## AIM OF THE TASK
I would like every line of the records below that contains the word "如下图所示" copied.

## RECORD SET
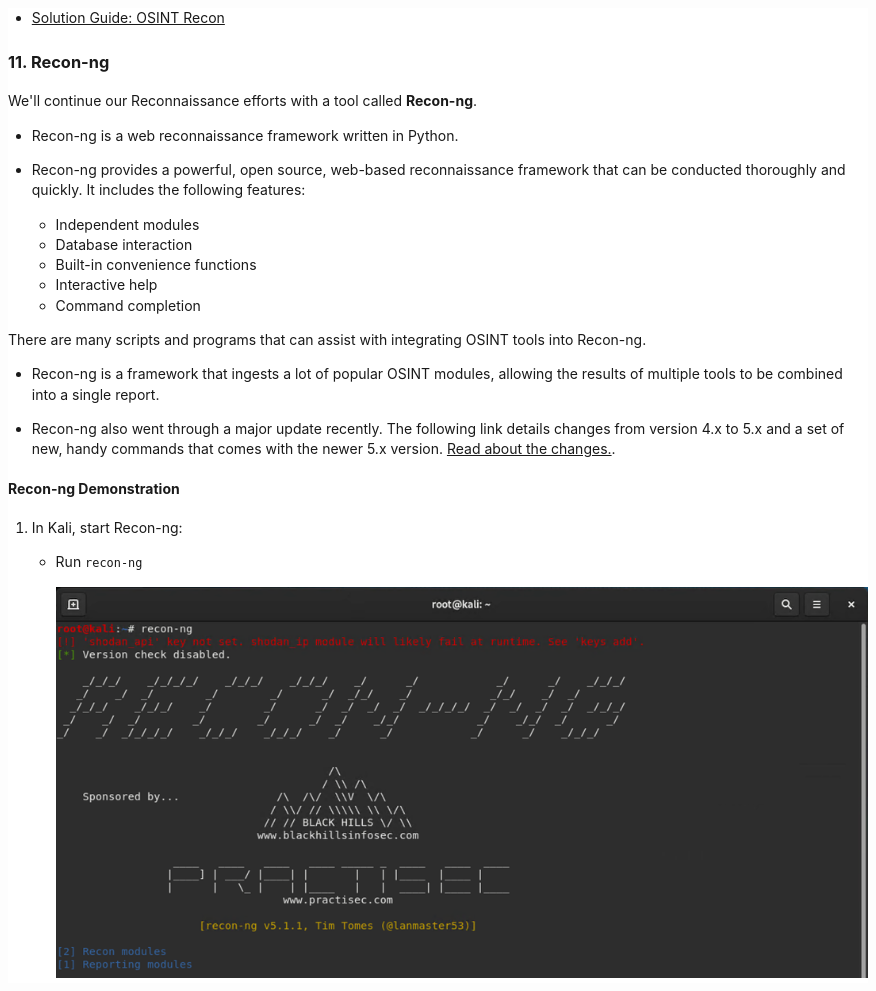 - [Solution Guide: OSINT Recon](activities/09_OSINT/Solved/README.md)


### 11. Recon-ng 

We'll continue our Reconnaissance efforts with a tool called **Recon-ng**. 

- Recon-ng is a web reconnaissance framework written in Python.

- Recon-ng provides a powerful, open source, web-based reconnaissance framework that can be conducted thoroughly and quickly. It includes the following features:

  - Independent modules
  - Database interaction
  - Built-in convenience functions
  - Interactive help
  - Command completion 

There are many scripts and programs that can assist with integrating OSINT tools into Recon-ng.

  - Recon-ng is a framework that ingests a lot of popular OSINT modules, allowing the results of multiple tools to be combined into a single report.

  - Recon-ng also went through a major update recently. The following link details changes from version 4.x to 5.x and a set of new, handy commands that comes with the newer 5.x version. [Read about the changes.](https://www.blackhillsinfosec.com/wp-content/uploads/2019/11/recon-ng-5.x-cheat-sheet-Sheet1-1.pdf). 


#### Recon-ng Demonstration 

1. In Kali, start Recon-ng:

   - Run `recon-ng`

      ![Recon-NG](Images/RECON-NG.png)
--
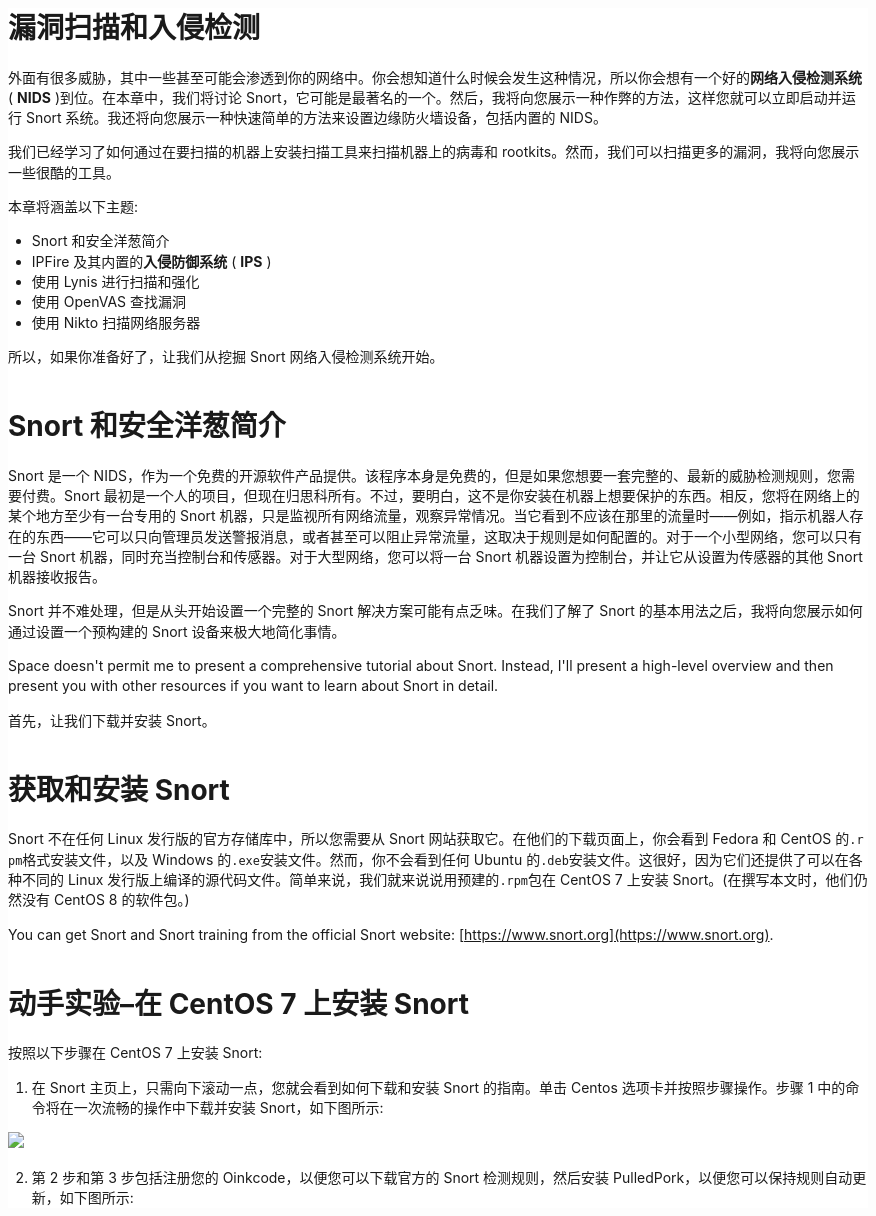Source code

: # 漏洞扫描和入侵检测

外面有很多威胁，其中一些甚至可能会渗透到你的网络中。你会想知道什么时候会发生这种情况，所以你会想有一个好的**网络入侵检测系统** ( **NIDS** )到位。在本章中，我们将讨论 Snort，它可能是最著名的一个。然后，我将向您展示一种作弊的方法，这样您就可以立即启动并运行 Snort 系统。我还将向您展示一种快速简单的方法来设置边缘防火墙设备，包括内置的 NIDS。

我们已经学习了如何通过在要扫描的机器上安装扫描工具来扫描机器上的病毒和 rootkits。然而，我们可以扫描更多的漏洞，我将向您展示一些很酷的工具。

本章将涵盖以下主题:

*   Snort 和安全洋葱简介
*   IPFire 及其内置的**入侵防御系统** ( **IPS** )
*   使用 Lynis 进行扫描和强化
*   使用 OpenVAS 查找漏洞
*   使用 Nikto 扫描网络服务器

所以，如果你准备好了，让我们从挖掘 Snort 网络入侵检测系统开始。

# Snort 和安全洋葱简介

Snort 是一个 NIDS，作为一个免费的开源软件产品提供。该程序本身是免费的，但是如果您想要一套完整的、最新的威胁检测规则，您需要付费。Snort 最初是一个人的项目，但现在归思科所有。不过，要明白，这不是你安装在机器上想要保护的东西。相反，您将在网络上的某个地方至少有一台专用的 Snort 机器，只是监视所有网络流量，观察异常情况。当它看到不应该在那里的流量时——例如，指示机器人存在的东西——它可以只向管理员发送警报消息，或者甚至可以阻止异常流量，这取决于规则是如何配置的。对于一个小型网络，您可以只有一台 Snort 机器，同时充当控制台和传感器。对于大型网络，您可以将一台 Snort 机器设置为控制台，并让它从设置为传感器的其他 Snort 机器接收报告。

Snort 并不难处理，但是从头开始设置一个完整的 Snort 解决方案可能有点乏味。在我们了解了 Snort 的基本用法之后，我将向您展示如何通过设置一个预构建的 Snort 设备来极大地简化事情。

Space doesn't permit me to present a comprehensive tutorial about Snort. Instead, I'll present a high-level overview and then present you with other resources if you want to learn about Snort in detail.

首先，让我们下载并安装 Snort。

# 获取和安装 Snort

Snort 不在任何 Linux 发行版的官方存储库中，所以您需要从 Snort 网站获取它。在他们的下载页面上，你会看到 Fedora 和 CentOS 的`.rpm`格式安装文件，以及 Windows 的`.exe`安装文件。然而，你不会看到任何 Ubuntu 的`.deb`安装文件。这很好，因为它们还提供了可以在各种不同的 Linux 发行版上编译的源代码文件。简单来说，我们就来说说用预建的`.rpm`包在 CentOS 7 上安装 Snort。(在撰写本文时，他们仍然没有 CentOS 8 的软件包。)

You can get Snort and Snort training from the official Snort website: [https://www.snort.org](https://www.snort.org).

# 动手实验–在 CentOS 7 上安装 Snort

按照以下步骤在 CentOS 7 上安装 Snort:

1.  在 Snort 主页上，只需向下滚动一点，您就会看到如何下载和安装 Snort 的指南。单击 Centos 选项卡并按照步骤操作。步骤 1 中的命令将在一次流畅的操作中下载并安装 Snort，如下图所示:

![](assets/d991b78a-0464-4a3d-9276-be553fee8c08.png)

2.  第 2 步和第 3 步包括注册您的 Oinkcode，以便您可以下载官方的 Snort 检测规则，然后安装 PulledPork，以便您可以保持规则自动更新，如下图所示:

## EXERCISE ANSWER
1.  在 Snort 主页上，只需向下滚动一点，您就会看到如何下载和安装 Snort 的指南。单击 Centos 选项卡并按照步骤操作。步骤 1 中的命令将在一次流畅的操作中下载并安装 Snort，如下图所示:
2.  第 2 步和第 3 步包括注册您的 Oinkcode，以便您可以下载官方的 Snort 检测规则，然后安装 PulledPork，以便您可以保持规则自动更新，如下图所示:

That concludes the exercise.